Definetely, do NOT run this through C-41 or E-6, the 100 - 104 degree temperature of C-41 will melt the emulsion off and result in a helluva mess inside the processor.
Why not try processing it a black and white? Lot's of people have good luck with Rodinal on slide films; I've had good results with thatn and D-76 on 70's and '80s era E-6 films.
What about processing it in a C-41 or E-6 color developer at a lower temperature? Would that give any results?

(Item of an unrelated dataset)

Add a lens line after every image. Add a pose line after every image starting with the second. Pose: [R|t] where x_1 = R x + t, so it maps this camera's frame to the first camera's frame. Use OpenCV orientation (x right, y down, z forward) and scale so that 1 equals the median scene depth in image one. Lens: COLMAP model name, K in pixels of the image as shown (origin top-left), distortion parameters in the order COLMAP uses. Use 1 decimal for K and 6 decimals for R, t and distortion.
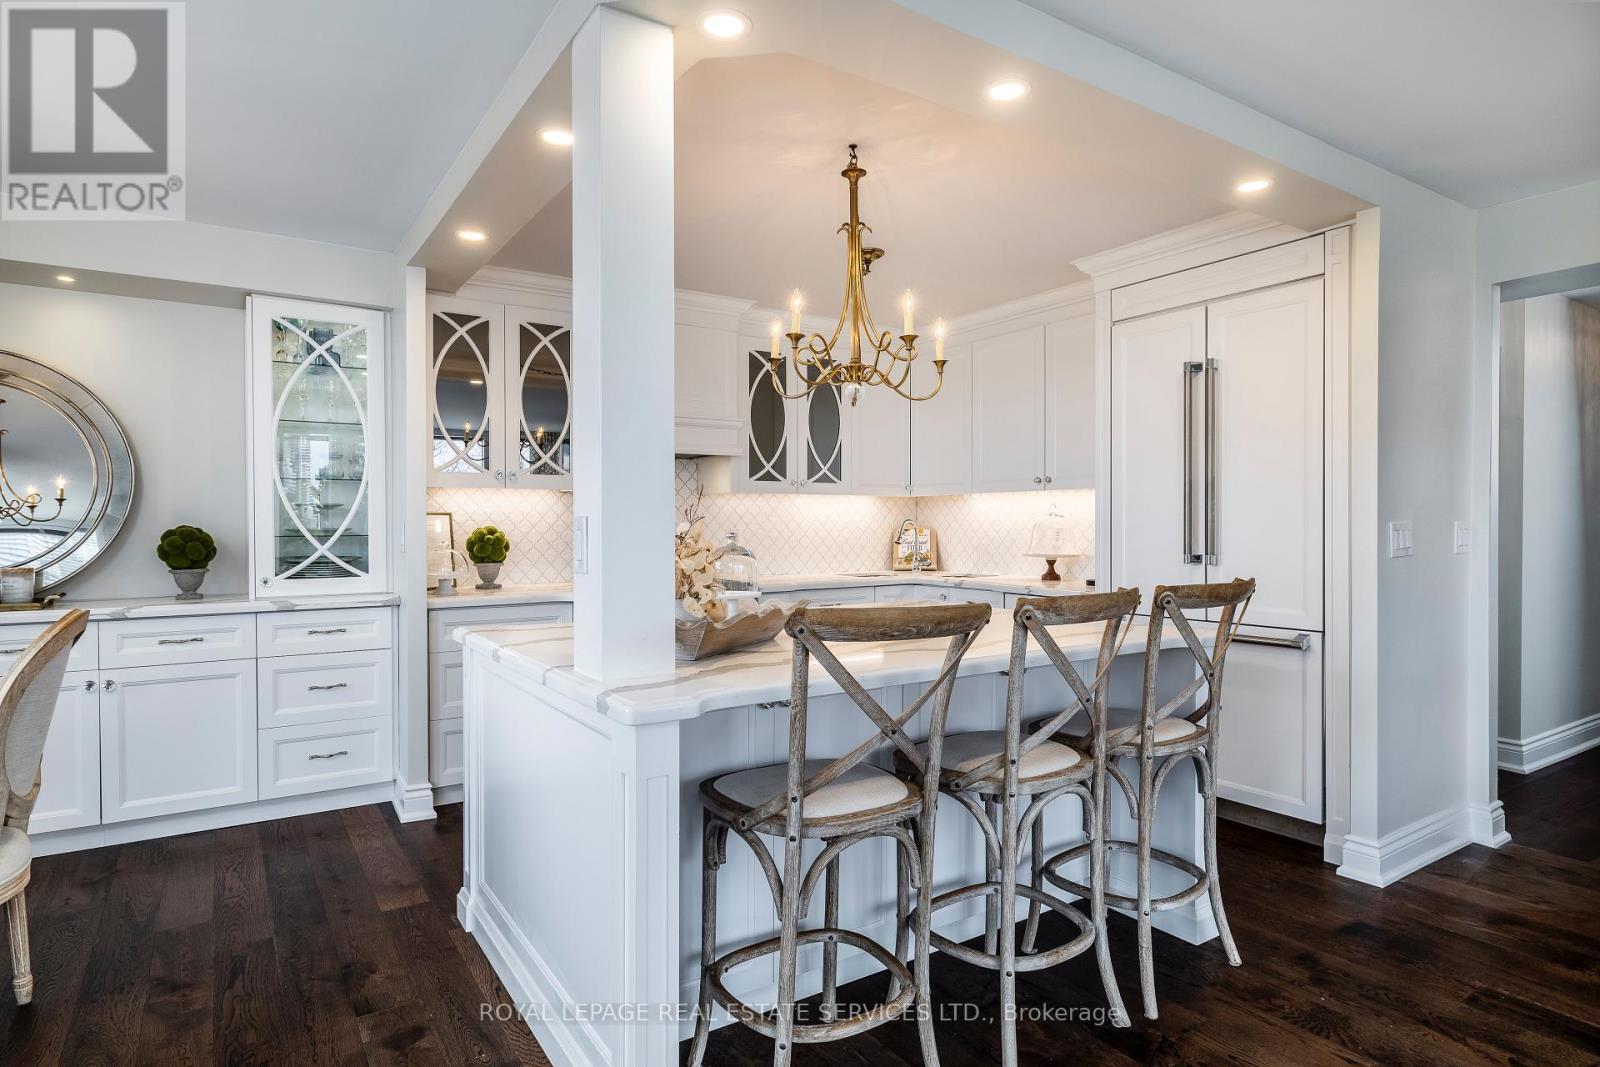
lens RADIAL K [[889.1, 0, 799.4], [0, 889.1, 528.1], [0, 0, 1]] dist [-0.002012, -0.001387]
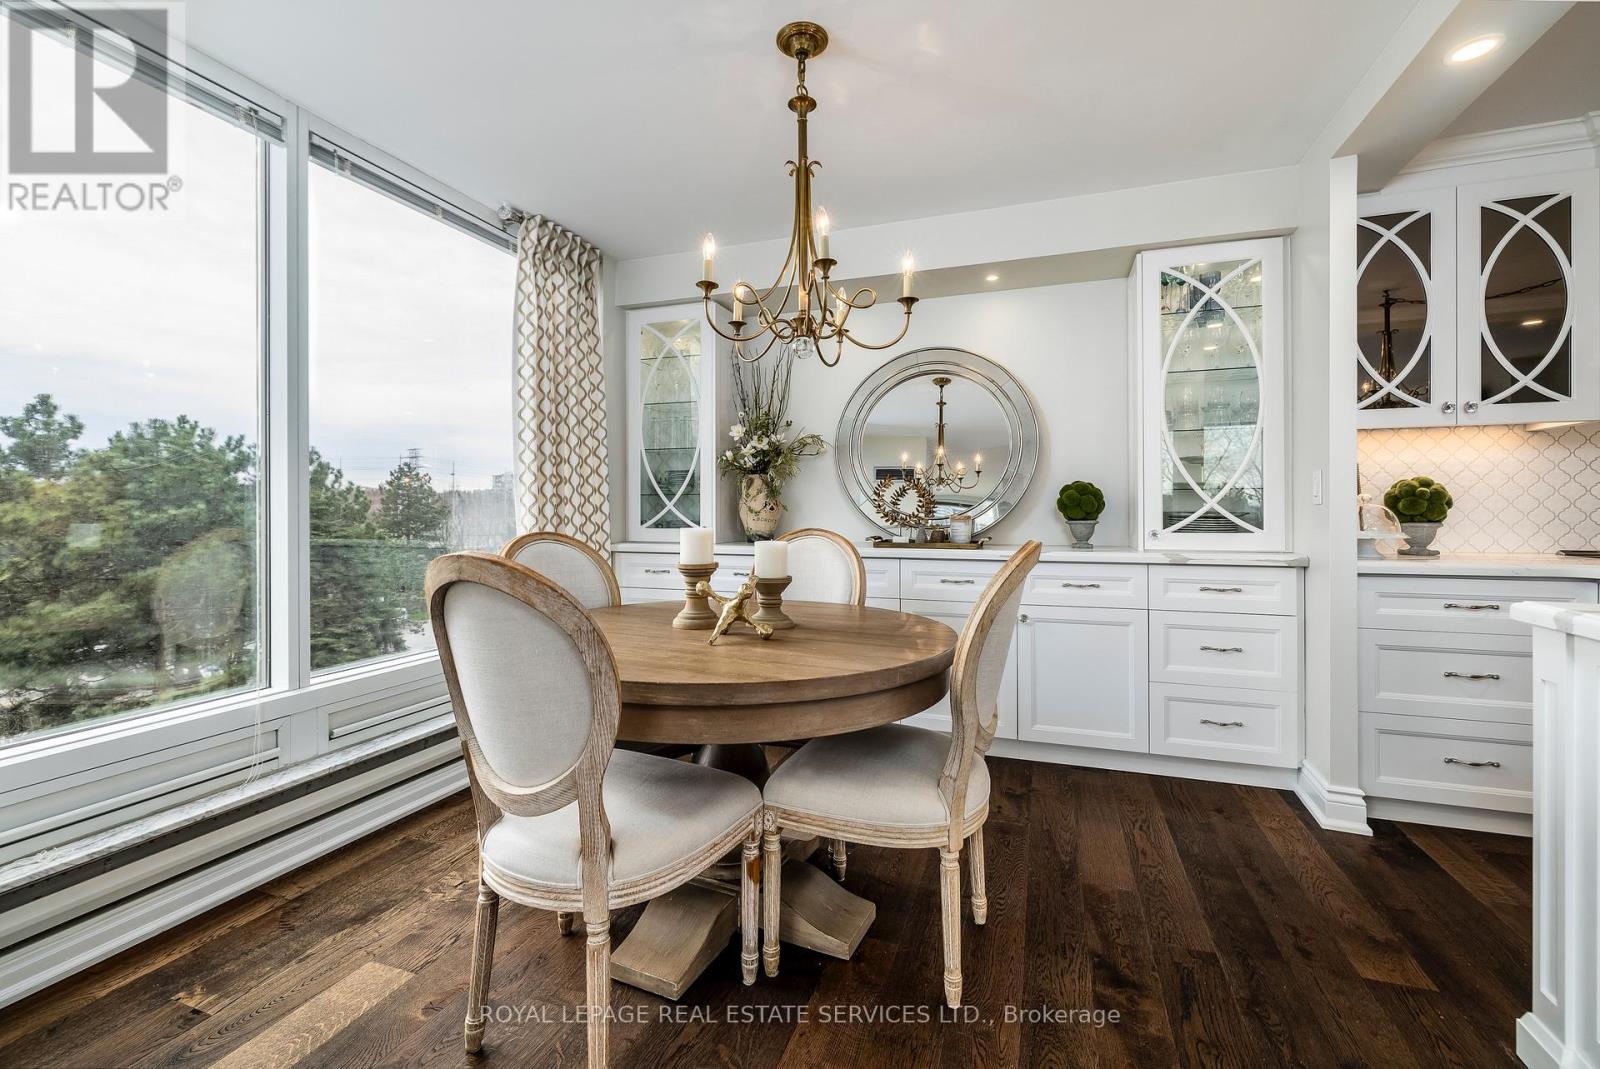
lens RADIAL K [[680.5, 0, 795.4], [0, 680.5, 523.0], [0, 0, 1]] dist [-0.000228, -0.000091]
pose [[0.598424, 0.015529, -0.801029, -0.231405], [-0.003944, 0.999857, 0.016437, 0.037116], [0.801170, -0.006677, 0.598399, 0.220039]]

The only film I can remember that used E-3 was Ektachrome Professional from the 1960s. The process was related to E-4, but not the same. That means it required benzyl alcohol or a similar solvent in the color developer to release the couplers. It can not be processed in E-6 (or C-41) chemicals. As I recall, it could be processed in E-4 as a one-shot only, with somewhat inferior results, but I don't know what modifications to the process were needed. Incidentally, Ektachrome Professional was an outstanding film. I believe it was only available in 120.
I'll try running it through Rodinal stand...I have no clue what to even start it as to times, so a stand development procedure may be a good way to go. Another thing I could do is use Diafine to develop it. What say you, peanut gallery?
No idea what's going to happen next, but I'm hoping it involves being wrist deep in chemicals come the weekend.
Let us know howo this comes out; old films are always soooo exciting.
Just make sure that you process a smaller piece of the film first so that you can adjust the times for the rest of it.